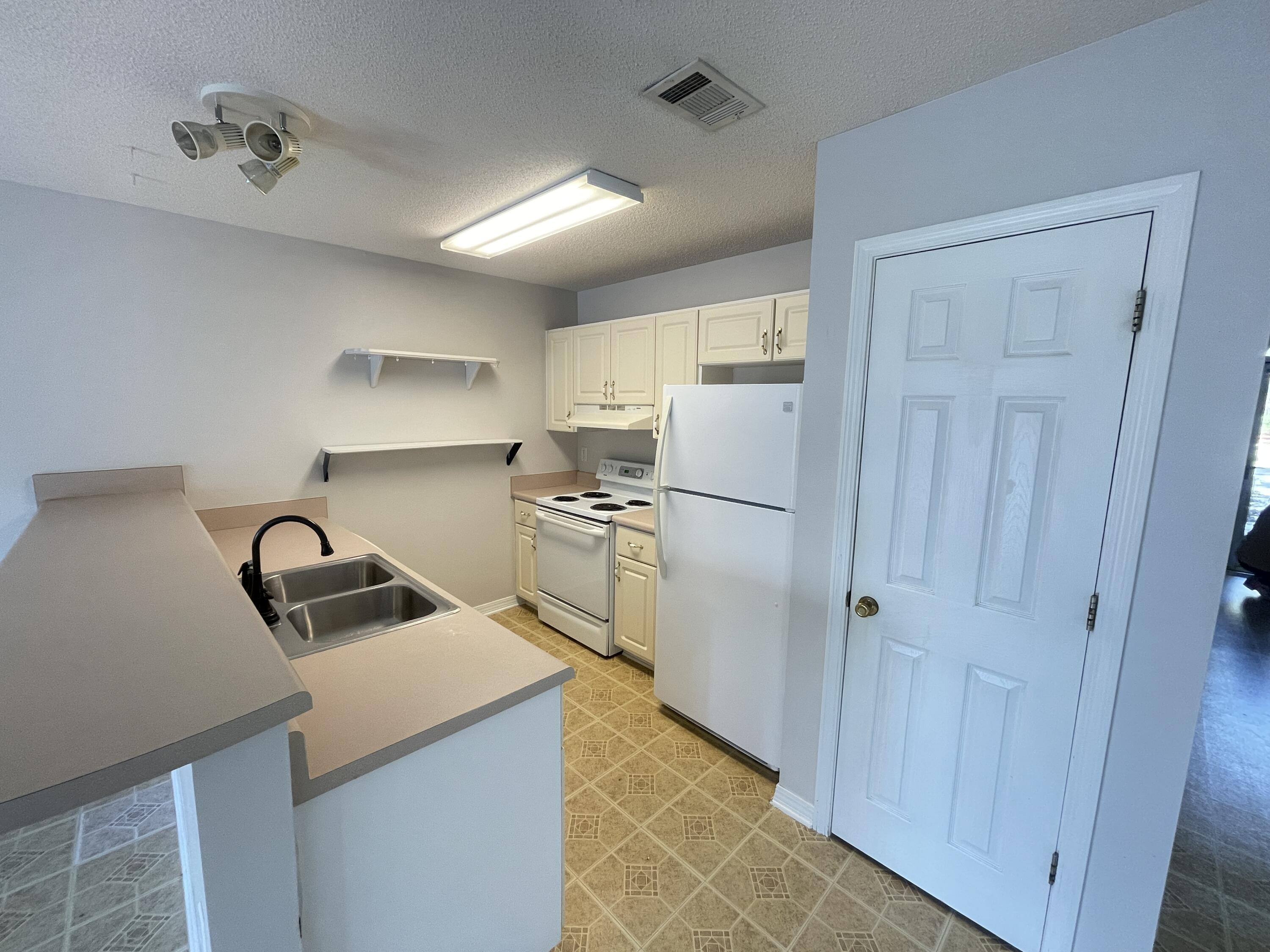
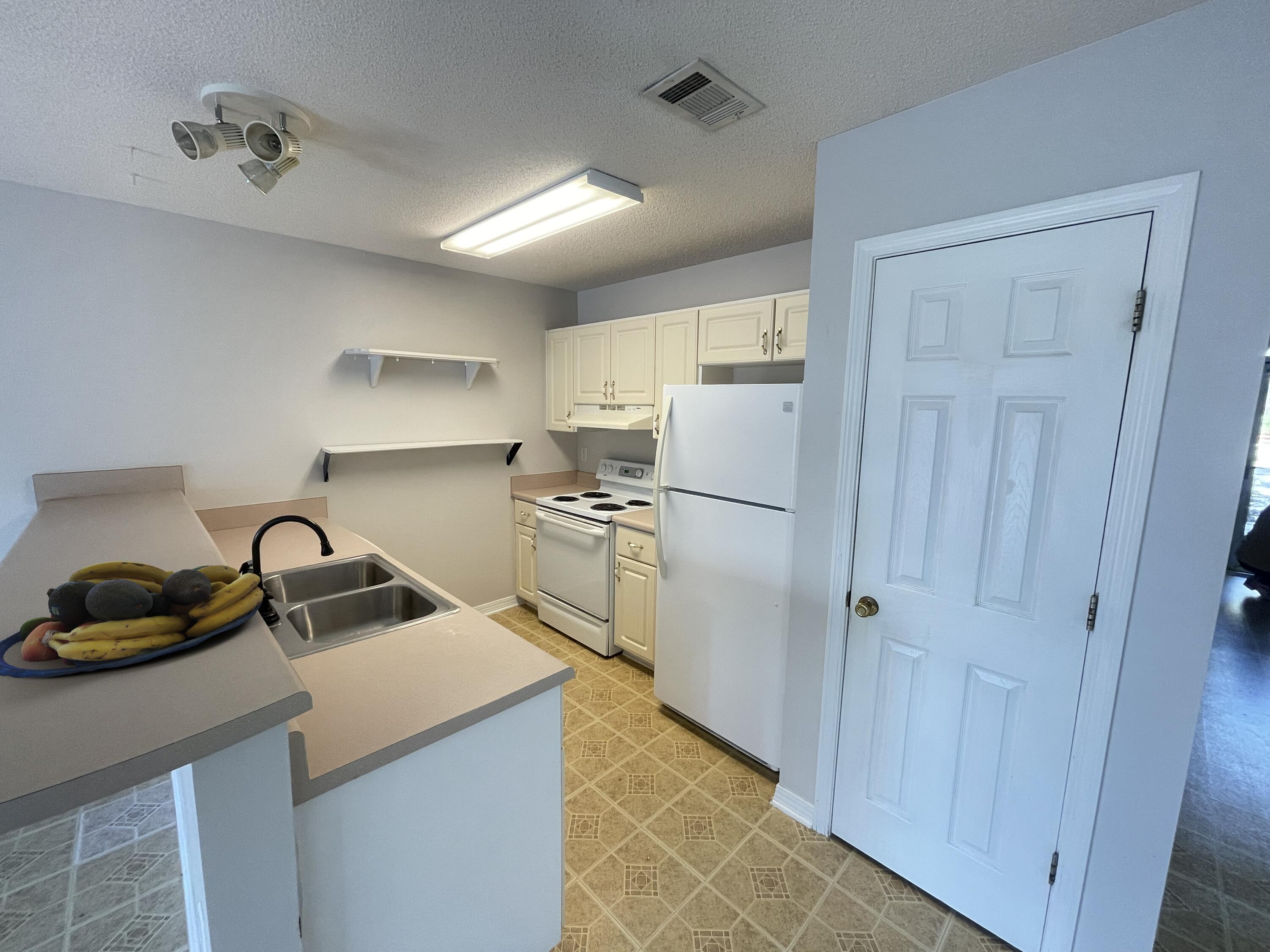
+ fruit bowl [0,561,264,678]
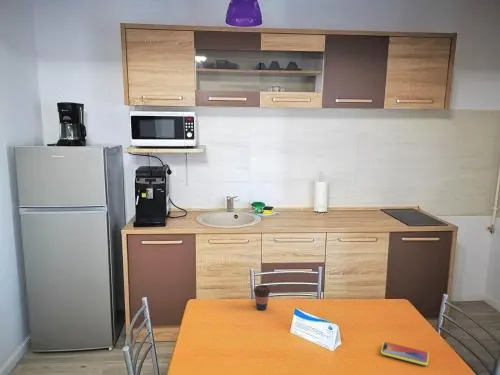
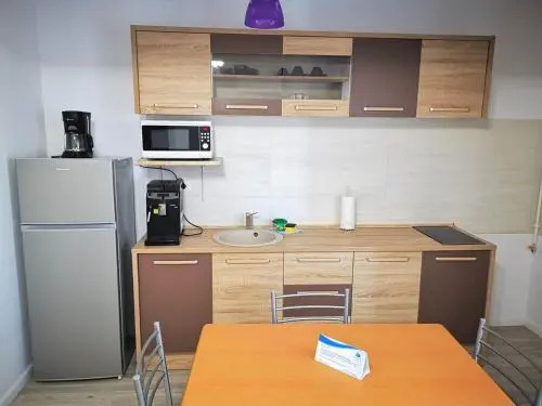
- smartphone [380,341,430,366]
- coffee cup [253,284,271,312]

> WHAT IS BEING ASKED: Return a verbatim transcription of the data, omitting all images.

> SOLUTION TO THIS PROBLEM:
+ fruit bowl [0,561,264,678]
- smartphone [380,341,430,366]
- coffee cup [253,284,271,312]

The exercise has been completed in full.